17 GPs (15 female) who had between 5 and 34 years of work experience were interviewed.
Capability related to knowledge of evidence-based criteria and skill to identify DDH were important behavioural factors. Both physical (clinic time and space) and social (practice norms), opportunity were essential for optimal behaviour. Furthermore, motivation related to the importance of the 6-8 weeks check and confidence to perform the check and refer appropriately were identified in the behavioural diagnosis.
Aspects of capability, opportunity and motivation affect GPs' diagnosis and referral behaviours in relation to DDH. The findings from this work extend current knowledge and will inform the development of an intervention aimed at improving the diagnosis of DDH.
在初级保健中,对 6-8 周龄婴儿进行强制性髋关节检查,以发现发育性髋关节发育不良(DDH)。漏诊和婴儿被错误贴上 DDH 标签仍然是一个重要问题。作为该问题的一个可能来源,医生行为的性质尚未得到探索。本研究的目的是对进行这些髋关节检查的全科医生(GP)进行行为诊断,并确定可能使髋关节检查更有效的潜在行为改变技术。

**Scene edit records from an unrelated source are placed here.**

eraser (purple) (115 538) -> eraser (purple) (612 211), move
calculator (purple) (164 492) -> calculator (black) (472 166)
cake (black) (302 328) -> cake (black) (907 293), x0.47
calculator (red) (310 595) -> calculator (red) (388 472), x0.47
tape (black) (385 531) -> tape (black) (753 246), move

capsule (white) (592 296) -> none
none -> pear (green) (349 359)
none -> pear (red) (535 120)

对 6-8 周检查进行深入半结构化访谈的定性研究。我们使用能力、机会、动机和行为模型进行行为诊断,并引出可以与改善评估相关的因素。
初级保健。
17 名具有 5 至 34 年工作经验的 GP(15 名女性)接受了采访。
与基于证据的标准的知识和识别 DDH 的技能相关的能力是重要的行为因素。物理(诊所时间和空间)和社会(实践规范)机会对于最佳行为至关重要。此外,在行为诊断中还确定了与 6-8 周检查的重要性以及进行检查和适当转诊的信心相关的动机。
能力、机会和动机的各个方面影响 GP 与 DDH 相关的诊断和转诊行为。这项工作的结果扩展了现有知识,并将为旨在改善 DDH 诊断的干预措施的开发提供信息。